Section title → icon mapping lives in SECTION_ICONS (helpers.tsx:42-72). Pass icon={SECTION_ICONS["Content"]} on ToolbarSection to get the standard icon for that slot. Adding a new slot? Add it to both COMPONENT_SECTIONS and SECTION_ICONS.

Advanced slot

The Advanced tab gets a separate slot list:

export const ADVANCED_COMPONENT_SECTIONS = ["Properties"] as const;

renderAdvancedComponentSlots (helpers.tsx:122-149) is the equivalent of renderComponentSlots for the Advanced tab. The default fill for Properties is <PropertiesInput /> — the user-defined custom-props editor — so a component that doesn't supply its own Advanced UI still gets the standard custom-props panel.
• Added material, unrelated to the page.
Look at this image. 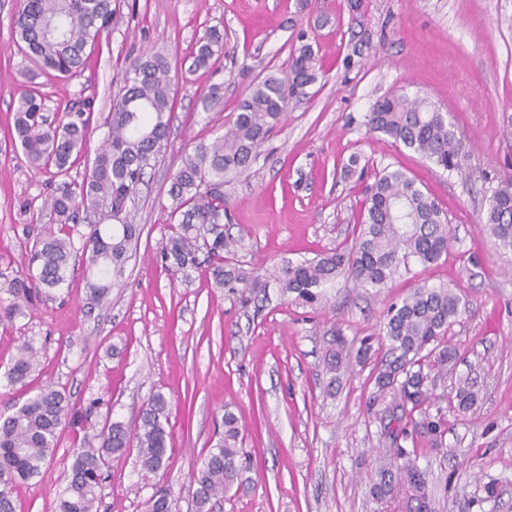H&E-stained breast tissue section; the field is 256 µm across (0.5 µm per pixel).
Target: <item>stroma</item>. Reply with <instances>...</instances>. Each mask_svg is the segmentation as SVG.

A component overrides this via toolbar.advancedSettings:

toolbar: {
  settings: ContainerMainTab,
  advancedSettings: ContainerAdvSettings, // renders inside <AdvancedSettingsSection>
}

<AdvancedSettingsSection> (RegistrySettings.tsx:82-90) renders this without an outer ToolbarSection wrapper — advancedSettings components are expected to provide their own ToolbarSection chrome.
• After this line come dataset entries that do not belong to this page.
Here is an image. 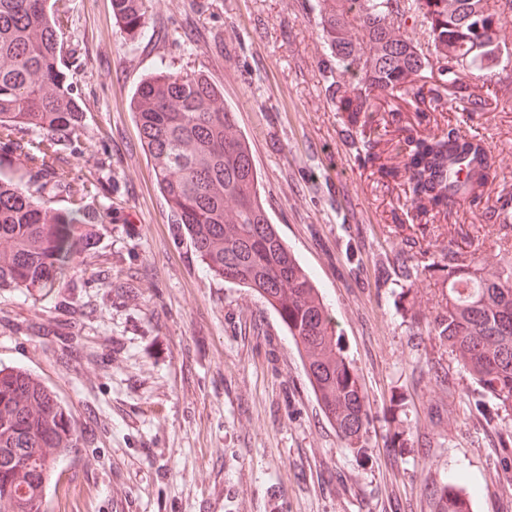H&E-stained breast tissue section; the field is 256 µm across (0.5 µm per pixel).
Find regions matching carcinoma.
I'll return each instance as SVG.
<instances>
[{"label": "carcinoma", "instance_id": "carcinoma-1", "mask_svg": "<svg viewBox=\"0 0 512 512\" xmlns=\"http://www.w3.org/2000/svg\"><path fill=\"white\" fill-rule=\"evenodd\" d=\"M117 22L132 36L145 29L144 0H112ZM429 25L432 52L408 41L400 28L407 11ZM320 39L334 61L331 101L361 128L371 126L383 89L406 92L413 76L435 64L448 83L489 67L497 43L512 40L506 23L512 0H317ZM472 14L460 22L457 14ZM496 19L497 26L477 27ZM143 151L153 161L171 223L213 278L262 296L276 311L303 357L326 417L340 436L356 442L367 409L360 376L336 341L319 288L270 223L248 142L236 133L223 94L202 74L159 70L131 97ZM82 112L65 84L55 20L47 0H0V138L37 128L76 135ZM61 139L24 152L26 162L56 173ZM409 197L420 215L448 213L458 197L481 203L491 171L476 138L458 129L412 141L404 162ZM85 196L62 178L48 194ZM109 207L56 209L10 178L0 177V292L35 303L67 304L61 293L69 269L94 248ZM448 314L437 321L483 395L512 405V259L490 276L461 254L448 261ZM42 338L68 357L79 331L58 323ZM82 429L56 392L28 369L0 363V512H46L55 468L79 446ZM439 512H469L475 489L447 486Z\"/></svg>", "mask_w": 512, "mask_h": 512}]
</instances>
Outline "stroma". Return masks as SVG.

Hiding universal sections per-component

A component can disable specific universal sections via toolbar.hide:

toolbar: {
  settings: TextMainTab,
  hide: ["typography", "background"],
}

These hide-keys map to hideKey on SectionDef and PropertyDef entries in the registry. Sections with a hidden hideKey render in a disabled, collapsed state — they stay in the tree at stable positions, they just become non-interactive. See property-registry.md for the registry side.

Built-in MainTabs

mainTabs/ currently includes:

ComponentMainTabNotes
BackgroundBackgroundMainTabTheme + modifiers (lives at ROOT)
FormElementFormElementMainTabField type + name/placeholder + select options
Map / MapPointMapMainTab / MapPointMainTabCoords + zoom + markers
Table*TableMainTab etc.Table sections / cells / rows
TextTextMainTabTag, rich-text mode, content variables

Sub-files in this folder (e.g. NodeAiContextSection.tsx, ContainerScrollEffectSection.tsx) are partials that get composed into multiple MainTabs — same pattern as a normal React subcomponent, no special registration needed.

Adding a MainTab

  1. Create <X>MainTab.tsx in mainTabs/.
  2. Use renderComponentSlots(...) with at least the Content slot.
  3. Wire it on the component's craft def: toolbar.settings = <X>MainTab.
  4. (Optional) Set toolbar.icon so tab[0] shows the right icon.
  5. (Optional) Add toolbar.hide: [...] to disable universal sections.
  6. (Optional) Set toolbar.advancedSettings for a custom Advanced panel.

No registry changes needed — wiring is read off the craft def at selection time.

Gotchas

  • Don't useState the slot map. Build it inline each render. The MainTab itself unmounts on every selection change anyway — it lives inside <ComponentSection> which reads the new toolbar.settings per node.
  • MainTabs run inside CraftJS scope. useNode() returns the selected node, not the toolbar's root. That's how inputs read/write the right node.
  • N/A placeholders are intentional. Removing them to "tidy up" wrecks the consistent toolbar shape users rely on.